The İstanbul 14th High Criminal Court began a review of the trial late last year after the Supreme Court of Appeals overturned in May the İstanbul court’s ruling of Jan. 17, 2012, in which it dismissed the involvement of an organized criminal network in the murder.
Tuncel was released as part of legal amendments made for lengthy trials and Tuncel exceeded the maximum period he could be jailed as a suspect.
Tuncel, who worked as an informant for the Trabzon Police Department, was sentenced to 10 years in prison for his role in the 2004 bombing of a McDonald’s restaurant in the Black Sea town of Trabzon but was acquitted of all charges regarding the Dink murder, including prosecutors’ claims in the first trial that he was the one who ordered Yasin Hayal, the man who was given a life sentence for soliciting Dink’s shooter, to murder him.

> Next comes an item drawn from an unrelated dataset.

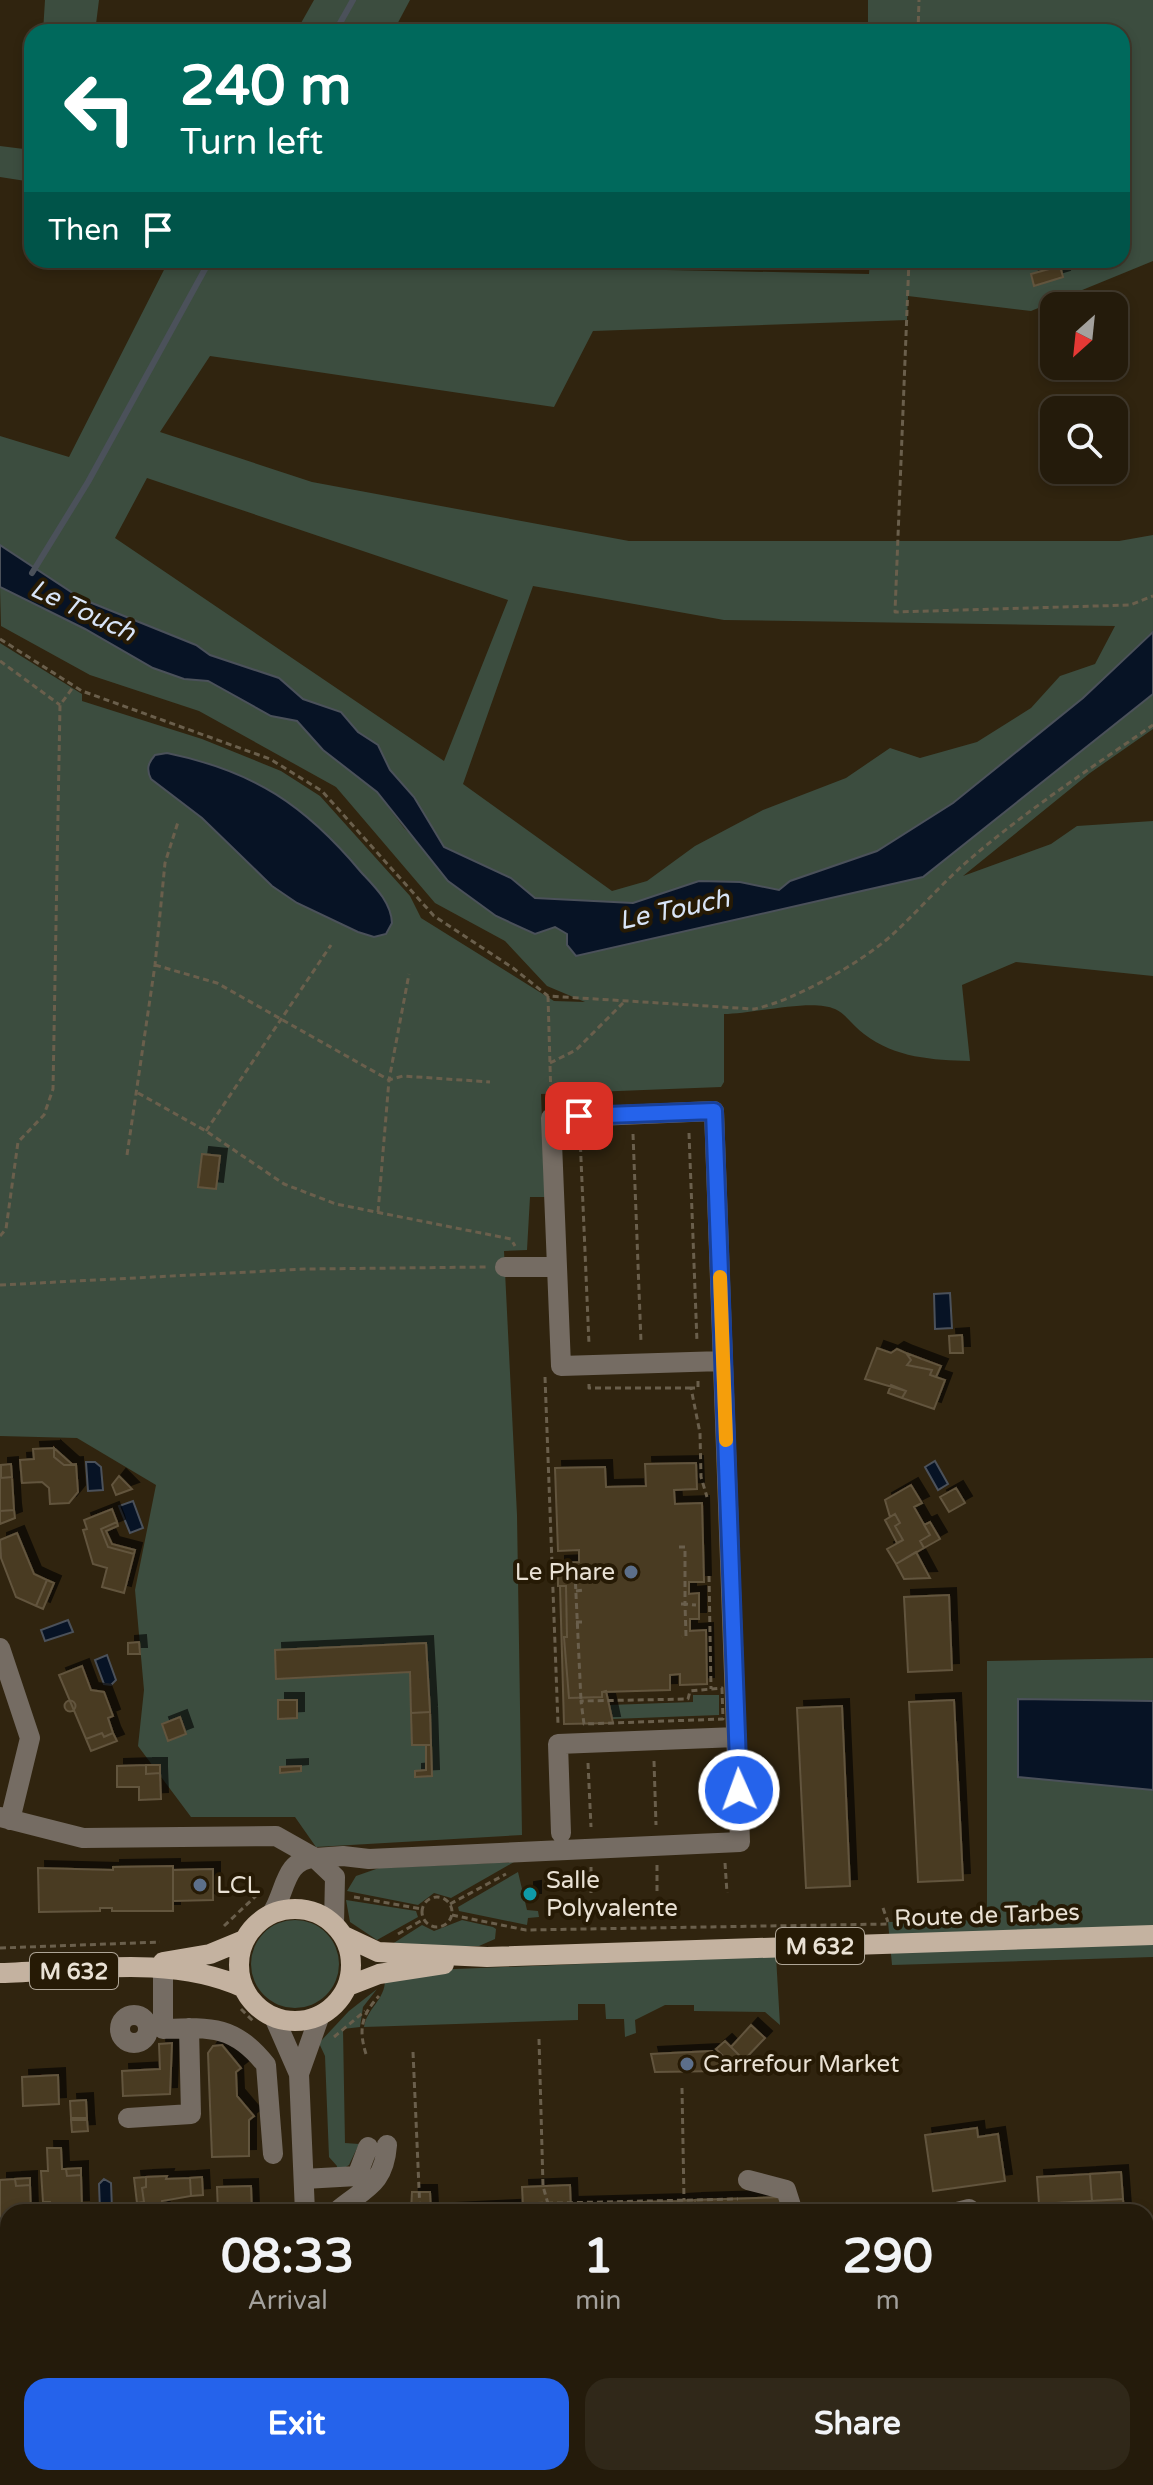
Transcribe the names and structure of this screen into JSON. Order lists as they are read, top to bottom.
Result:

Tuncel, along with all other defendants, were cleared of charges of membership in a terrorist organization in a previous local court’s ruling.
Dink was shot and killed in broad daylight on Jan. 19, 2007, by an ultranationalist teenager outside the offices of his newspaper in İstanbul. Evidence discovered since then has led to claims that the murder was linked to the “deep state,” a term used in reference to a shady group of military and civilian bureaucrats believed to have links to criminal elements.